Now, the city can more easily manage computing resources itself with bundled software that Unisys re-packages from NetIQ Corp.
For example, the software lets IT define parameters for particular applications, then automatically re-deploys processing power during demand peaks, such as in the morning when people check overnight e-mail. "If Exchange isn't doing much, those processors are freed up for something else," Powell explains.
In addition, a Windows 2000 PC-on-a-card inside each server is dedicated to monitoring conditions and sending automatic alerts. And Windows 2000 Terminal Services lets technicians perform most maintenance tasks remotely, including changing the BIOS.
Anecdotal evidence (not to mention SQL Server and Exchange load-simulation results) point to performance improvements, but Kaiser says current and likely future applications aren't transaction intensive and won't tax the system. The primary benefits, he says, are better availability, scalability and management.

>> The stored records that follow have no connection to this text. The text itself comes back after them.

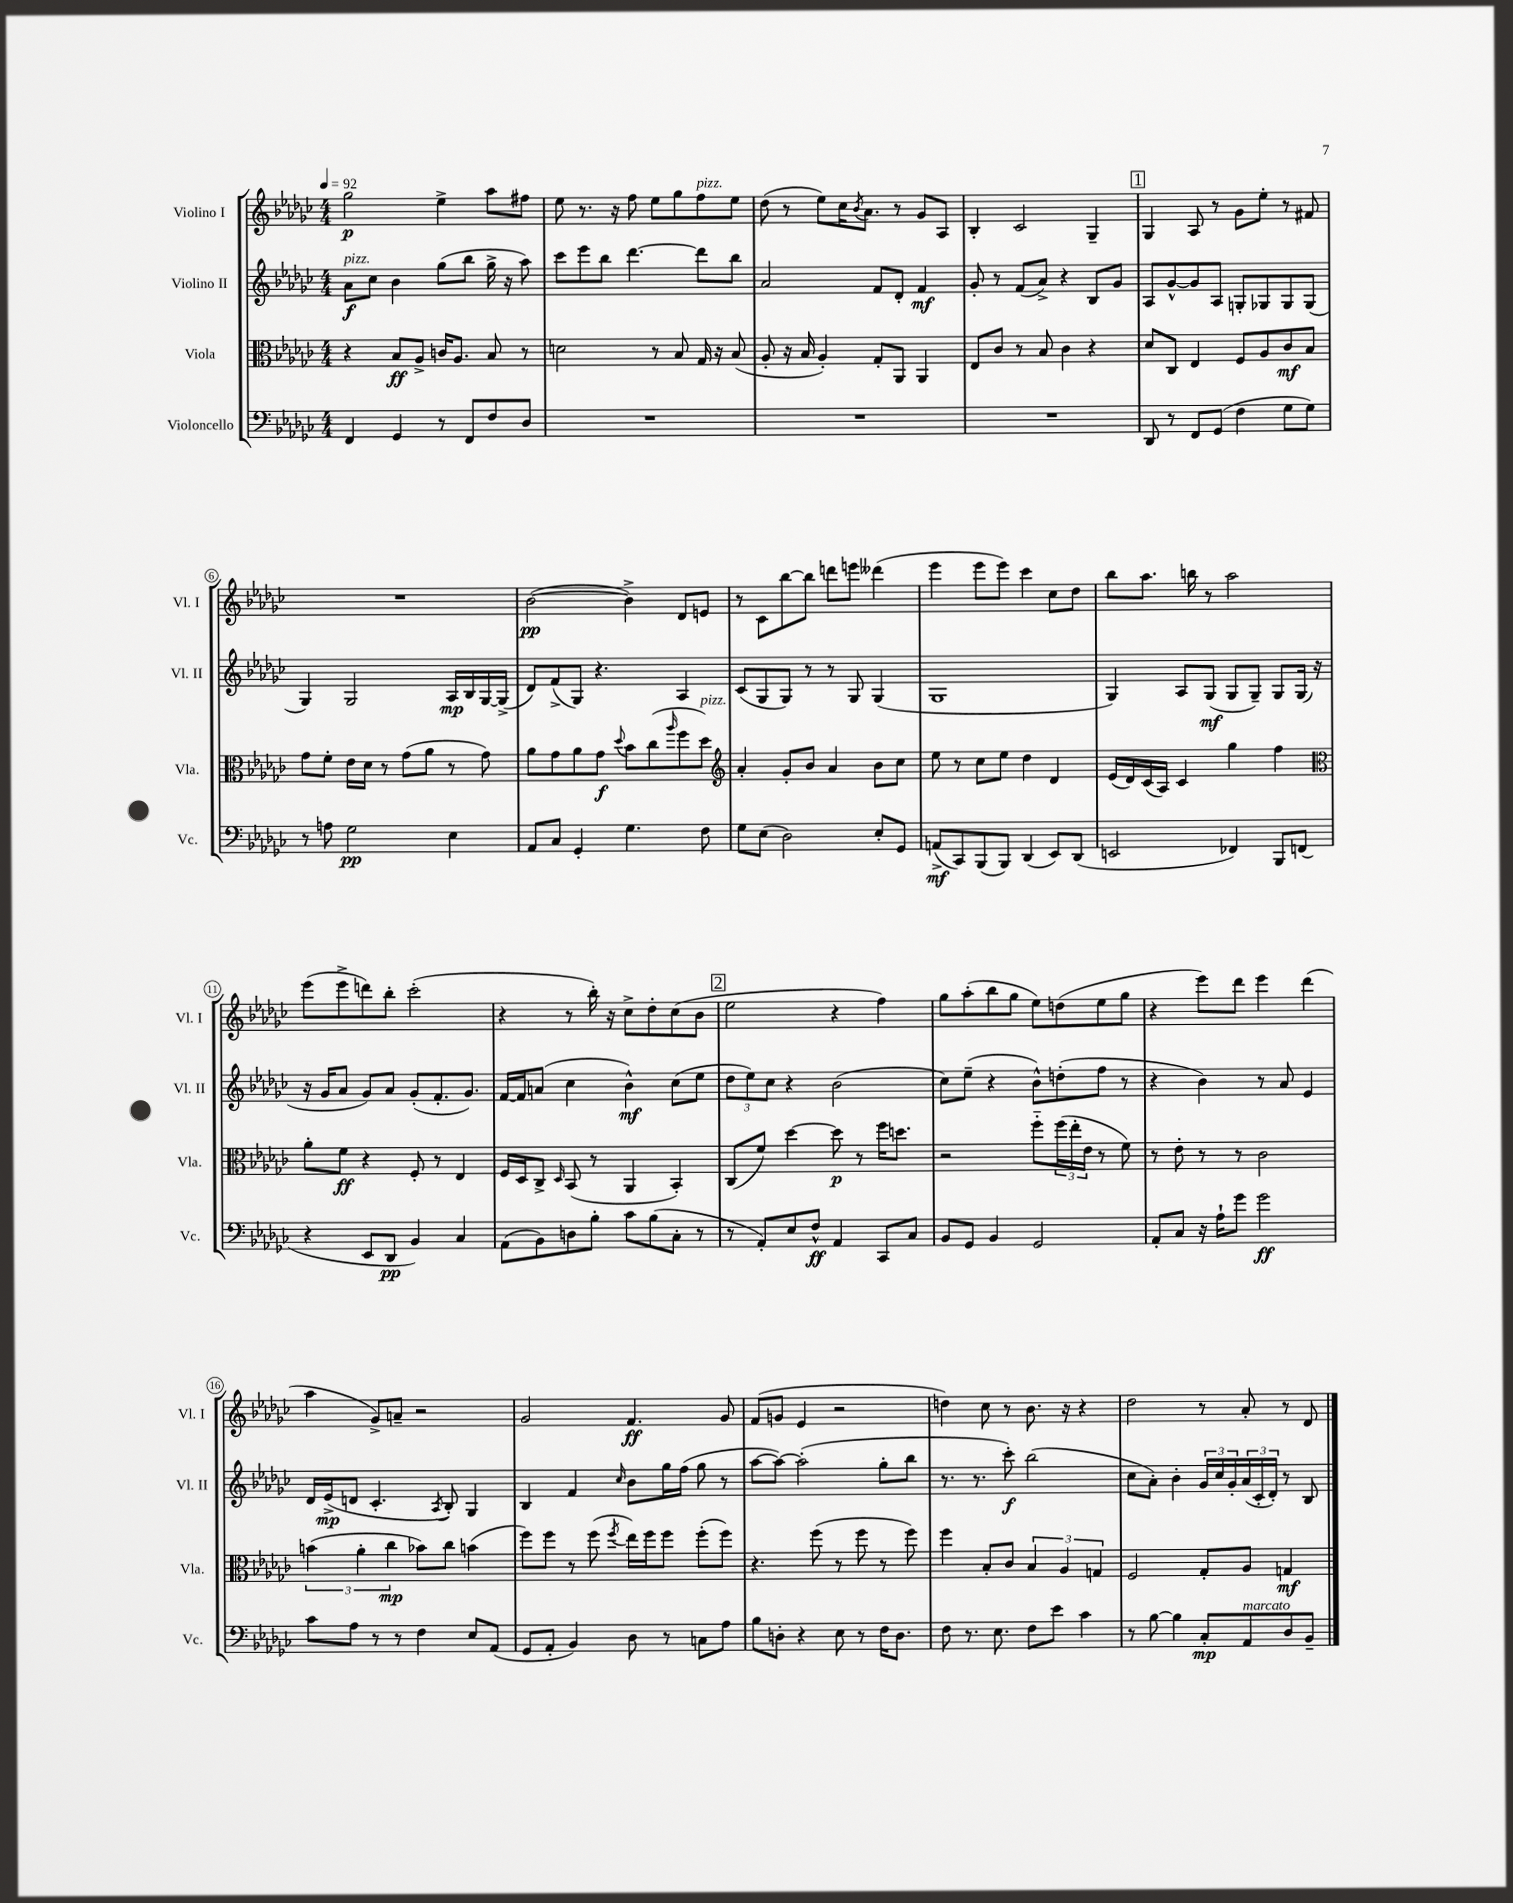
<<
\new StaffGroup <<
\new Staff = "s0" \with { instrumentName = "Violino I" shortInstrumentName = "Vl. I" } {
    \clef treble \key ges \major \numericTimeSignature \time 4/4 \tempo 4 = 92
    ges''2\p ees''4-> aes''8 fis''8 |
    ees''8 r8. r16 f''8 ees''8 ges''8 f''8^\markup { \italic "pizz." } ees''8 |
    des''8( r8 ees''8) ces''16 \acciaccatura { bes'8 } aes'8. r8 ges'8 aes8 |
    bes4-. ces'2 ges4-- |
    \mark \markup { \box "1" } ges4 aes8 r8 ges'8 ees''8-. r8 fis'8 |
    R1 |
    bes'2~\pp( bes'4->) des'8 e'8 |
    r8 ces'8 bes''8~ bes''8 d'''8 e'''8 deses'''4( |
    ees'''4 ees'''8 ees'''8) ces'''4 ces''8 des''8 |
    bes''8 aes''8. b''16 r8 aes''2 |
    ees'''8( ees'''8-> d'''8) bes''8-. ces'''2-.( |
    r4 r8 bes''16-.) r16 ces''8-> des''8-. ces''8( bes'8 |
    \mark \markup { \box "2" } ees''2 r4 f''4) |
    ges''8 aes''8-.( bes''8 ges''8 ees''8) d''8( ees''8 ges''8 |
    r4 ees'''8) des'''8 ees'''4 des'''4( |
    aes''4 ges'8->) a'8-- r2 |
    ges'2 f'4.\ff ges'8 |
    f'8( g'8 ees'4 r2 |
    d''4) ces''8 r8 bes'8. r16 r4 |
    des''2 r8 aes'8-. r8 des'8 \bar "|." |
}
\new Staff = "s1" \with { instrumentName = "Violino II" shortInstrumentName = "Vl. II" } {
    \clef treble \key ges \major \numericTimeSignature \time 4/4
    aes'8\f^\markup { \italic "pizz." } ces''8 bes'4 ges''8( bes''8 ges''16-> r16 aes''8) |
    ces'''8 ees'''8 bes''8 des'''4.~ des'''8 bes''8 |
    aes'2 f'8 des'8-. f'4\mf |
    ges'8-. r8 f'8( aes'8->) r4 bes8 ges'8 |
    \mark \markup { \box "1" } aes8 ges'8~-^ ges'8 aes8 g8-. ges8 ges8 ges8( |
    ges4) ges2 aes16\mp bes16 ges16~ ges16->( |
    des'8) f'8->( ges8) r4. aes4 |
    ces'8( ges8 ges8) r8 r8 ges8 ges4( |
    ges1 |
    ges4) aes8 ges8\mf( ges8 ges8--) ges8 ges16( r16 |
    r16 ges'16 aes'8 ges'8) aes'8 ges'8-.( f'8.-. ges'8.) |
    f'16~ f'16 a'8( ces''4 bes'4-^\mf) ces''8( ees''8 |
    \mark \markup { \box "2" } \tuplet 3/2 { des''8 ees''8) ces''8 } r4 bes'2( |
    ces''8) ees''8--( r4 bes'8-^) d''8-.( f''8 r8 |
    r4 bes'4) r8 aes'8 ees'4 |
    des'16 ees'16->\mp( d'8 ces'4.-. \acciaccatura { aes8 } bes8-.) ges4 |
    bes4 f'4 \grace { ces''16 } bes'8 ges''16 f''16( ges''8 r8 |
    aes''8~ aes''8~) aes''2-.( ges''8-. bes''8 |
    r8. r8. ces'''8-.\f) bes''2( |
    ces''8 aes'8-.) bes'4-. \tuplet 3/2 { ges'16 ces''16 ges'16-. } \tuplet 3/2 { aes'16( ces'16-. des'16-.) } r8 bes8 \bar "|." |
}
\new Staff = "s2" \with { instrumentName = "Viola" shortInstrumentName = "Vla." } {
    \clef alto \key ges \major \numericTimeSignature \time 4/4
    r4 bes8\ff aes8-> c'16 aes8. bes8 r8 |
    d'2 r8 bes8 ges16 r16 bes8( |
    aes8-. r16 bes16 aes4-.) ges8-. aes,8 aes,4 |
    ees8 ces'8 r8 bes8 ces'4 r4 |
    \mark \markup { \box "1" } des'8 ces8 ees4 f8 aes8 ces'8\mf bes8 |
    ges'8 f'8-. ees'16 des'16 r8 ges'8( aes'8 r8 ges'8) |
    aes'8 ges'8 aes'8 ges'8\f \appoggiatura { des''8 } bes'8 ces''8( \grace { aes''16 } f''8 des''8^\markup { \italic "pizz." }) |
    \clef treble aes'4-. ges'8-. bes'8 aes'4 bes'8 ces''8 |
    ees''8 r8 ces''8 ees''8 des''4 des'4 |
    ees'16( des'16) ces'16( aes16) ces'4 ges''4 f''4 |
    \clef alto aes'8-. f'8\ff r4 f8-. r8 ees4 |
    f16 des16 ces8-> \grace { des16 } bes,8( r8 aes,4 bes,4-.) |
    \mark \markup { \box "2" } ces8( f'8) des''4~ des''8\p r8 f''16 d''8. |
    r2 f''8-_ \tuplet 3/2 { f''16( ees''16-. ees'16 } r8 f'8) |
    r8 ees'8-. r8 r8 ces'2 |
    \tuplet 3/2 { b'4( aes'4-. ces''4\mp } bes'8) ces''8 b'4( |
    f''8) f''8 r8 f''8( \acciaccatura { f''8 } ees''16) f''16 f''8 f''8-.( f''8) |
    r4. f''8( r8 f''8 r8 f''8) |
    f''4 bes8-. ces'8 \tuplet 3/2 { bes4 aes4 g4 } |
    f2 ges8-. aes8 g4\mf \bar "|." |
}
\new Staff = "s3" \with { instrumentName = "Violoncello" shortInstrumentName = "Vc." } {
    \clef bass \key ges \major \numericTimeSignature \time 4/4
    f,4 ges,4 r8 f,8 f8 des8 |
    R1 |
    R1 |
    R1 |
    \mark \markup { \box "1" } des,8 r8 f,8 ges,8( f4 ges8 ges8) |
    r8 a8 ges2\pp ees4 |
    aes,8 ces8 ges,4-. ges4. f8 |
    ges8 ees8( des2) ees8-. ges,8 |
    a,8->\mf( ces,8) bes,,8( bes,,8) des,4( ees,8) des,8( |
    e,2 fes,4) bes,,8 f,8( |
    r4 ees,8 des,8\pp bes,4) ces4 |
    aes,8( bes,8) d8 bes8-. ces'8 bes8( ces8-. r8 |
    \mark \markup { \box "2" } r8 aes,8-.) ees8 f8-^\ff aes,4 ces,8 ces8 |
    bes,8 ges,8 bes,4 ges,2 |
    aes,8-. ces8 r16 aes16-! ges'8 ges'2\ff |
    ces'8 aes8 r8 r8 f4 ees8 aes,8( |
    ges,8 aes,8-. bes,4) des8 r8 c8 aes8 |
    bes8 d8-. r4 ees8 r8 f16 d8. |
    f8 r8. ees8. f8 ees'8 ces'4 |
    r8 bes8~ bes4 ces8-.\mp aes,8^\markup { \italic "marcato" } des8 bes,8-- \bar "|." |
}
>>
>>
\layout { \context { \Score \override BarNumber.stencil = #(make-stencil-circler 0.1 0.3 ly:text-interface::print) } }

The shiny new infrastructure brings Minneapolis into the front ranks of the "e-government" movement that is also sweeping the federal and state governments.
Kaiser says the need for such guaranteed 24x7 access is more acute at the municipal level.
"The states are where the rubber meets the sky, and the cities are where the rubber meets the road," he says. "We have a much closer relationship with the citizens."